Il a prévenu que le bloc ne pouvait pas se permettre de « répéter les erreurs du passé » et a souligné que toute mesure de soutien devait être temporaire, sélective et ne pas accroître la demande globale.

L’Europe était déjà aux prises avec des prix élevés de l’énergie avant que la guerre menée par les États-Unis contre l’Iran ne commence à perturber les marchés mondiaux de l’énergie le 28 février.

L’industrie européenne était payer l’énergie deux à trois fois plus cher que ses concurrents aux États-Unis et en Chine.

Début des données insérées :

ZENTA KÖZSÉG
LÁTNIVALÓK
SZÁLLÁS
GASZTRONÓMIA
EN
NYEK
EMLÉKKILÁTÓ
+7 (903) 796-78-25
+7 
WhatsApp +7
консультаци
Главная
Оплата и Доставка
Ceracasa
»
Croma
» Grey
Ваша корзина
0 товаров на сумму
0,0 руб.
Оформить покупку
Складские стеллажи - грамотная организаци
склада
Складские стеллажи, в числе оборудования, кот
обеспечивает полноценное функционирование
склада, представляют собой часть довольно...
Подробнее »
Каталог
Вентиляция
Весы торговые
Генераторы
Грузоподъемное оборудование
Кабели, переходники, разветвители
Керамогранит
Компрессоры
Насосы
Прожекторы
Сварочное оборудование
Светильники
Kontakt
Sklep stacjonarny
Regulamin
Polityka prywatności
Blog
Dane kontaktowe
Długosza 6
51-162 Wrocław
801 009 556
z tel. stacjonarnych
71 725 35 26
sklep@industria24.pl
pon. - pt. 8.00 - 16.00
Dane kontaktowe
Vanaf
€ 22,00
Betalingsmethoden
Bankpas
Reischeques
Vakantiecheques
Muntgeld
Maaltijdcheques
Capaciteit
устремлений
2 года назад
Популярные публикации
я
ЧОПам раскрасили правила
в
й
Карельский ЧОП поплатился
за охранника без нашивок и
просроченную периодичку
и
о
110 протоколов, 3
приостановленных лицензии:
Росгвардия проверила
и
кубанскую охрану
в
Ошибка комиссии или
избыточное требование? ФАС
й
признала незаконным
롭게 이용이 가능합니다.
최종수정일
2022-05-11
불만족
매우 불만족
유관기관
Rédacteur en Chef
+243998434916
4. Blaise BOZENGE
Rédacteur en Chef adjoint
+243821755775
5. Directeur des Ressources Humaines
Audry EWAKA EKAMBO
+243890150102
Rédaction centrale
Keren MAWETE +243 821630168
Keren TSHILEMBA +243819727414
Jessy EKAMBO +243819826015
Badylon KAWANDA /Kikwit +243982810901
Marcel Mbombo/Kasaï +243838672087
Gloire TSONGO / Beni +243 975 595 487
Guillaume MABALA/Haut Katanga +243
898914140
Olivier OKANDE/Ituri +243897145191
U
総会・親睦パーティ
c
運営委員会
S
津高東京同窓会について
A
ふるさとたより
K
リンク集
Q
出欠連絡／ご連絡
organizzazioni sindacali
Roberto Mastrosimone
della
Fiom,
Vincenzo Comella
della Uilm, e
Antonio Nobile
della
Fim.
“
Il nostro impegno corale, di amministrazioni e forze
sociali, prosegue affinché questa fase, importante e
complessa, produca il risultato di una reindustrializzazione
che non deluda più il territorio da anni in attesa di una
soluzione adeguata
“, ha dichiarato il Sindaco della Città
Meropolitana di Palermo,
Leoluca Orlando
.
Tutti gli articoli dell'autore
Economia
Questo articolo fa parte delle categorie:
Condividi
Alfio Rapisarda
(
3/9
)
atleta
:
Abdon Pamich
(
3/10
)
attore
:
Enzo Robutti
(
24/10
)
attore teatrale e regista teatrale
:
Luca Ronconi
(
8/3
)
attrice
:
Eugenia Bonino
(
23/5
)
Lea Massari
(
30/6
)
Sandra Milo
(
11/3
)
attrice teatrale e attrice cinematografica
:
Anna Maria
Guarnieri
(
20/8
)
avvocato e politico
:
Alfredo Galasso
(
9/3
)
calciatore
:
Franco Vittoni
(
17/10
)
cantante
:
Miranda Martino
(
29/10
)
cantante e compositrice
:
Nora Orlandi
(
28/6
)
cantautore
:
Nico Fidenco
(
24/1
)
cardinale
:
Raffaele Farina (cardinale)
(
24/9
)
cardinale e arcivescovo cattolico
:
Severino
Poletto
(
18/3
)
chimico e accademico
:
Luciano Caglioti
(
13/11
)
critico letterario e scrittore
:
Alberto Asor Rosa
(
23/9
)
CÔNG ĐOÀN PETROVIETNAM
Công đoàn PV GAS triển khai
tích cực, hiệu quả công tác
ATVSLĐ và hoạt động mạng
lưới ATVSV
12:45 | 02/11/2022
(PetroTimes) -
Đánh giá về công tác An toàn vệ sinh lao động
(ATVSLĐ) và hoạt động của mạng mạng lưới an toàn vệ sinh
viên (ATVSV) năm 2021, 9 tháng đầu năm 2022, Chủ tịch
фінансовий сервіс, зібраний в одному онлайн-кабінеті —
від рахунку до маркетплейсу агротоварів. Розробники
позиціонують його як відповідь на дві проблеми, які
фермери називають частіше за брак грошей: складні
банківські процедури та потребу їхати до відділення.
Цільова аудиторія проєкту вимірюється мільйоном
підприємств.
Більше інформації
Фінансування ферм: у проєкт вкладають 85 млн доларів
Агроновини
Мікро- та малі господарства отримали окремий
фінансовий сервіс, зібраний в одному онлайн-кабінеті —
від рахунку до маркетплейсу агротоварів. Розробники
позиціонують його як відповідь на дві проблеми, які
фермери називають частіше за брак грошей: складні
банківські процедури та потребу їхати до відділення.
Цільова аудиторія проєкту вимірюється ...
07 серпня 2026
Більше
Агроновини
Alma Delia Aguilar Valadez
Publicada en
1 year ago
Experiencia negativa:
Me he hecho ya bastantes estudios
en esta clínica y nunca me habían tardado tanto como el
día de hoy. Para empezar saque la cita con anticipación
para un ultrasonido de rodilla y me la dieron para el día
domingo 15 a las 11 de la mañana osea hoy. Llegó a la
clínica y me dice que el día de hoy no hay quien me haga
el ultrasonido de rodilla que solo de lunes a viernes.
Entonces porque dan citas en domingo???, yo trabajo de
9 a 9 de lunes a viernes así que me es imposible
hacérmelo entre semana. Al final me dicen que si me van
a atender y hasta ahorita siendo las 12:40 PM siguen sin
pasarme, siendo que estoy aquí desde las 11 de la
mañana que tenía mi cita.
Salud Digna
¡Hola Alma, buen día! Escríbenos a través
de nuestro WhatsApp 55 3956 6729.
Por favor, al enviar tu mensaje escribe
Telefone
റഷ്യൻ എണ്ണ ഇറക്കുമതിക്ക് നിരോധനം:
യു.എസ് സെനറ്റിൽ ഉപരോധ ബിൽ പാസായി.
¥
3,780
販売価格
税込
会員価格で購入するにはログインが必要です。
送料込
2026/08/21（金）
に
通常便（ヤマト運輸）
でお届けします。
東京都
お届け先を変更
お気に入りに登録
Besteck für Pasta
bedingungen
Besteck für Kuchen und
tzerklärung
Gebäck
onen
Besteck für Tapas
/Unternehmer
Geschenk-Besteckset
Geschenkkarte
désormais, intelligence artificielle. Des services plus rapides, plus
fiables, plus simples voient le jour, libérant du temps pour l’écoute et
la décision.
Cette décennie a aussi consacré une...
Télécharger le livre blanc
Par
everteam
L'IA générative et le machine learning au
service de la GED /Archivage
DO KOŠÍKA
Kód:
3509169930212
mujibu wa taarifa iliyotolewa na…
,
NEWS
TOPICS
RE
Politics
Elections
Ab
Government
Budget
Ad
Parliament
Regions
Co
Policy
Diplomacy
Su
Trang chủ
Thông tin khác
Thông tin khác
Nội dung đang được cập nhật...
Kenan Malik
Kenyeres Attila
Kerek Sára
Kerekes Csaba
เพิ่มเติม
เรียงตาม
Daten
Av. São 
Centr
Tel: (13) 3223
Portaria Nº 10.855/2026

Cet écart persistant reflète une vulnérabilité structurelle plutôt qu’un déséquilibre temporaire, prévient le FMI.

Maintenir l’ETS et renouveler le réseau électrique, suggère le FMI

Dans ce contexte, il est crucial de maintenir la dynamique de la réforme énergétique.

Le rapport du FMI exhorte l’UE à rester attachée à son marché du carbone, le système d’échange de quotas d’émission (ETS), qui avait été au bord de l’effondrement mais le FMI y voit un soutien aux progrès continus dans l’adoption de l’énergie éolienne et solaire.

Il prévient que l’abandon du SEQE pourrait compromettre les progrès durement acquis en matière de décarbonation.

Au-delà de cela, l’Europe doit achever son marché intérieur de l’énergie, a déclaré le FMI, le paquet réseaux proposé par la Commission en décembre dernier constituant une “étape importante”.

La refonte du réseau électrique et du stockage est cruciale pour que l’UE réussisse sa transition énergétique et dominera l’élaboration des politiques du bloc (et probablement les querelles politiques) au cours des prochains mois, alors que la présidente de la Commission, Ursula von der Leyen, a appelé le Parlement et le Conseil, les colégislateurs de l’UE, à parvenir à un accord politique sur la proposition de réseaux d’ici l’été.

La préférence européenne pourrait être contre-productive

Le rapport du FMI souligne également la proposition de la Commission Loi sur les accélérateurs industriels (IAA), affirmant qu’il contient des mesures utiles, notamment des efforts pour diversifier les chaînes d’approvisionnement.

Cependant, il prévient également que les règles de passation des marchés publics « Made in Europe » et les conditions d’investissement étranger liées à la création de valeur locale pourraient fausser les marchés et affaiblir l’avantage comparatif.

La protection des industries stratégiques est un objectif légitime, affirme le FMI, mais il doit être guidé par une analyse coûts-avantages rigoureuse.

Les instruments politiques varient considérablement en termes d’efficacité et de coût, et les interventions devraient être limitées aux cas où les marchés à eux seuls ne peuvent pas s’adapter efficacement.

Le rapport met également en garde contre les obstacles politiques communs, soulignant que l’assouplissement des règles de concurrence, l’application de stratégies industrielles non coordonnées ou Réduire les engagements climatiques. Cela pourrait finalement affaiblir, plutôt que renforcer, la position de l’Europe.